Em 1985, o governo francês negligenciou o controle da qualidade do sangue doado para transfusões. Resultado: mais de 1.200 hemofílicos contraíram Aids. Consequência: escândalo nacional e cadeia de segurança máxima para o diretor nacional do serviço de transfusões. Dois ministros e o então primeiro-ministro francês foram indiciados e até hoje estão sob investigação.
No Brasil, médicos vêm denunciando falhas na inspeção dos bancos de sangue do país, encargo da Secretaria de Vigilância Sanitária do Ministério da Saúde. Consequência por ora visível: guerra política no ministério, acusações de conspiração e intrigas. Enquanto isso, o médico Dalton Chamone, especialista reputado na área, diz que, desde 1995, 434 pessoas podem ter sido contaminadas pelo vírus da Aids em transfusões de sangue e suspeita que outras milhares podem ter sido infectadas também pelo vírus da hepatite C ou pela bactéria da sífilis, por exemplo.

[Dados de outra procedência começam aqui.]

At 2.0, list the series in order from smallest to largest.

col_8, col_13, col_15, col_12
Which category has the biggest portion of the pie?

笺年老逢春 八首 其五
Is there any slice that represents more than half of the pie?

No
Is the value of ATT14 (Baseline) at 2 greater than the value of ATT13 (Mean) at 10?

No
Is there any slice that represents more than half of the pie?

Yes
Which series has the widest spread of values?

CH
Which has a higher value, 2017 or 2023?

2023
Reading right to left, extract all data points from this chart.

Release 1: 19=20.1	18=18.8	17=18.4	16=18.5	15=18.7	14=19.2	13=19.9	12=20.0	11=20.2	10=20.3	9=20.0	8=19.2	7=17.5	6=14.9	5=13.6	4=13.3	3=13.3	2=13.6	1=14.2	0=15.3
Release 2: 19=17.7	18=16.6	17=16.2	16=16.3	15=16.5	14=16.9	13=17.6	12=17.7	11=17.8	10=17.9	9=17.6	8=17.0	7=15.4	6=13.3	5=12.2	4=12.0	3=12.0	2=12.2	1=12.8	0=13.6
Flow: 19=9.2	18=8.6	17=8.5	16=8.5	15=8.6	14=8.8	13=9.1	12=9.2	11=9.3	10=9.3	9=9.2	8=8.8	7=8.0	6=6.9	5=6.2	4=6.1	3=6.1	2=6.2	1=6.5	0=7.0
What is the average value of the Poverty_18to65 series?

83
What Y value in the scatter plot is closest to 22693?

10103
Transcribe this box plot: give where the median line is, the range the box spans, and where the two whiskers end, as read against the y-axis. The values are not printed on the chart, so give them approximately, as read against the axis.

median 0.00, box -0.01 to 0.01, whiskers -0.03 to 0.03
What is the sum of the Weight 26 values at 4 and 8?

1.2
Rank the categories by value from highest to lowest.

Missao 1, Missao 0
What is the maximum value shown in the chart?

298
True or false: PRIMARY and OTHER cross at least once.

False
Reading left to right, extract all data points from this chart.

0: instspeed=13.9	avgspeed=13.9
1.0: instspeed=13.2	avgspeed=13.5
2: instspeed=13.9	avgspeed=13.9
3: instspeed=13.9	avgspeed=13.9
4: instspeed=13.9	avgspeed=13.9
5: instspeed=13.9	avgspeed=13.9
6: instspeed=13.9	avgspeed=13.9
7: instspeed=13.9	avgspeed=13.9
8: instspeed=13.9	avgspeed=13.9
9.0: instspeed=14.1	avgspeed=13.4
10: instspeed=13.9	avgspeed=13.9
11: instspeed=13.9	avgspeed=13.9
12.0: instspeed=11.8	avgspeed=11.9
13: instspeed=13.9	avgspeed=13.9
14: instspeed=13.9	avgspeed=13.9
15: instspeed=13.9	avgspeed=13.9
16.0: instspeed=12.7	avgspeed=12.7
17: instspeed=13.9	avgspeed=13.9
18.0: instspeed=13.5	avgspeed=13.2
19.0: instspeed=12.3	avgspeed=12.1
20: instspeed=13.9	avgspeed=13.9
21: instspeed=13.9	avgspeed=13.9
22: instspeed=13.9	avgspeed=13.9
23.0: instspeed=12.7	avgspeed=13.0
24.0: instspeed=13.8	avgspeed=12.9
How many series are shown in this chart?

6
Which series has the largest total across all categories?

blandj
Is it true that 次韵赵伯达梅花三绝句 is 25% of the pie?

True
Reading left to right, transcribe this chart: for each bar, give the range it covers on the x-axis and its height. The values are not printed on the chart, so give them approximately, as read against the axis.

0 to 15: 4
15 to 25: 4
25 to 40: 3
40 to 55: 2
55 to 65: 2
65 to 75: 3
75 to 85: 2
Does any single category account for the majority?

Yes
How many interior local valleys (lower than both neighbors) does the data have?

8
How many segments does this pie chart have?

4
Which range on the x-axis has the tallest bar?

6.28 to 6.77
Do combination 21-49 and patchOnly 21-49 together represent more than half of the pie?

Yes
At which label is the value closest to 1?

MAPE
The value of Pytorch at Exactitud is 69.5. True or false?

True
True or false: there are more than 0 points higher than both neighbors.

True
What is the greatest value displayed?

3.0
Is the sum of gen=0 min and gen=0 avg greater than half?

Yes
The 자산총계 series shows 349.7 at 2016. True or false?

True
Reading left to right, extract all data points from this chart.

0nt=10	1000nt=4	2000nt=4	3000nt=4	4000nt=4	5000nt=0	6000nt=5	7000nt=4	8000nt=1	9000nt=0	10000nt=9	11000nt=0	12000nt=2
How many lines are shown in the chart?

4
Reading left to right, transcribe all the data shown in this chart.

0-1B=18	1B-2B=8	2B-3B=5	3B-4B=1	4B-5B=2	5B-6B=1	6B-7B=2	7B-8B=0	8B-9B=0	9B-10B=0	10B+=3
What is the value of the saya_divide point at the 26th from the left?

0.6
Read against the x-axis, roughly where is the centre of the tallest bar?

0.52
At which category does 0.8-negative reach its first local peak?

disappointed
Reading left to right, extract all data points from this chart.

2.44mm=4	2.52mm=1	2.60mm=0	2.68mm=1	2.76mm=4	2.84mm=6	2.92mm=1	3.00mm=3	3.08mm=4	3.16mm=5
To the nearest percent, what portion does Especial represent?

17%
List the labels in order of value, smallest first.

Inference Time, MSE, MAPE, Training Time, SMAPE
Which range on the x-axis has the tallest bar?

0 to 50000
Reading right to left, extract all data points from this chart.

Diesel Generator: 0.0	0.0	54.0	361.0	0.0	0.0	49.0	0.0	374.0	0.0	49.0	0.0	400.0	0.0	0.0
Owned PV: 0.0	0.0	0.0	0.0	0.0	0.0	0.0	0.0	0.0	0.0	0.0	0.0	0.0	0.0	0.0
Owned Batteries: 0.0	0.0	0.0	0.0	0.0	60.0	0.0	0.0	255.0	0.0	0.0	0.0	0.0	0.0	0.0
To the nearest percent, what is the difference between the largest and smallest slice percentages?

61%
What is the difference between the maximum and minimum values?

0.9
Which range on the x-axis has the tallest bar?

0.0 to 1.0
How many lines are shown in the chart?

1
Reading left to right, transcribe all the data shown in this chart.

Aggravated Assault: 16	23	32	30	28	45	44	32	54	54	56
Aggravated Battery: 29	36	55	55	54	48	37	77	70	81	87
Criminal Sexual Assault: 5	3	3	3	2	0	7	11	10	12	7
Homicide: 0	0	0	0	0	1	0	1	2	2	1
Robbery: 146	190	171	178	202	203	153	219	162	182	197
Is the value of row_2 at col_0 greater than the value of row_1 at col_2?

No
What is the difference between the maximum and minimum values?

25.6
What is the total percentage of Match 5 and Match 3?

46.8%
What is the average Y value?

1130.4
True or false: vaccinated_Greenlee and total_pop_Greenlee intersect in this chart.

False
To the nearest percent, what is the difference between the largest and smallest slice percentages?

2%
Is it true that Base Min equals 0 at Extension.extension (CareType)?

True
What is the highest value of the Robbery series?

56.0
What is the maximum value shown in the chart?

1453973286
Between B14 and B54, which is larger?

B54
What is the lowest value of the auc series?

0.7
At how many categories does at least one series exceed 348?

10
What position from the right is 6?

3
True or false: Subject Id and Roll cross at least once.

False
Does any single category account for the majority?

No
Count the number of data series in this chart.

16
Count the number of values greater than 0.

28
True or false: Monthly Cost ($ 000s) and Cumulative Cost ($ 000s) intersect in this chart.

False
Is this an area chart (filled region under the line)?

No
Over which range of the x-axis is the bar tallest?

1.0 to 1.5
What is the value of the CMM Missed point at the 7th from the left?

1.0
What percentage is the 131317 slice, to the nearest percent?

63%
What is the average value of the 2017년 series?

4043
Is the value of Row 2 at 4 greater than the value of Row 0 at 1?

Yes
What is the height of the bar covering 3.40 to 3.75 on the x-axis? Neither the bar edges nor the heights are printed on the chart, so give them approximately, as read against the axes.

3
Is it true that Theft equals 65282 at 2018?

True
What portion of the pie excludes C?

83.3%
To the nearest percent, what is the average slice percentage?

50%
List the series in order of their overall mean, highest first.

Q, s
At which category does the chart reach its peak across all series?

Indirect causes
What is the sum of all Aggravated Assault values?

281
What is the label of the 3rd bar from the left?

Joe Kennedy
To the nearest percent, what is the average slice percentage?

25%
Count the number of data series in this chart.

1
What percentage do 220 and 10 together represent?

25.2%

Se os dados sobre a Aids estão corretos, a inépcia na fiscalização pode matar, desde já, dez vezes mais do que a hemodiálise assassina de Caruaru. Essa conta funesta não inclui as mortes ou danos incapacitantes causados pelas outras doenças.
Diante desse quadro, o governo federal deve imediatamente investigar as denúncias e agir. A hipótese de calúnia parece ter sido descartada pelo próprio secretário-executivo do Ministério da Saúde, Barjas Negri, que admitiu a distribuição de sangue contaminado no país. Perder tempo no jogo de retaliações que ora se vê no ministério talvez venha a significar cumplicidade com mais mortes.
Ministros do Japão, Portugal, Alemanha e França foram processados ou tiveram suas carreiras destruídas por causa da negligência com o sangue doado nos anos 80. Nos EUA, contaminados por Aids em transfusões viram personagens nacionais de TV -lá, o risco de infecção é no máximo de 1 caso em 100 mil pacientes que receberam sangue.
O Brasil não tem recursos nem para tratar os hoje doentes. As políticas públicas de prevenção estão praticamente na idade da pedra -falta algo tão elementar como vacinas. Como se não bastasse esse quadro deprimente, agora ainda é possível que o país esteja fabricando epidemias com sangue sujo. É revoltante.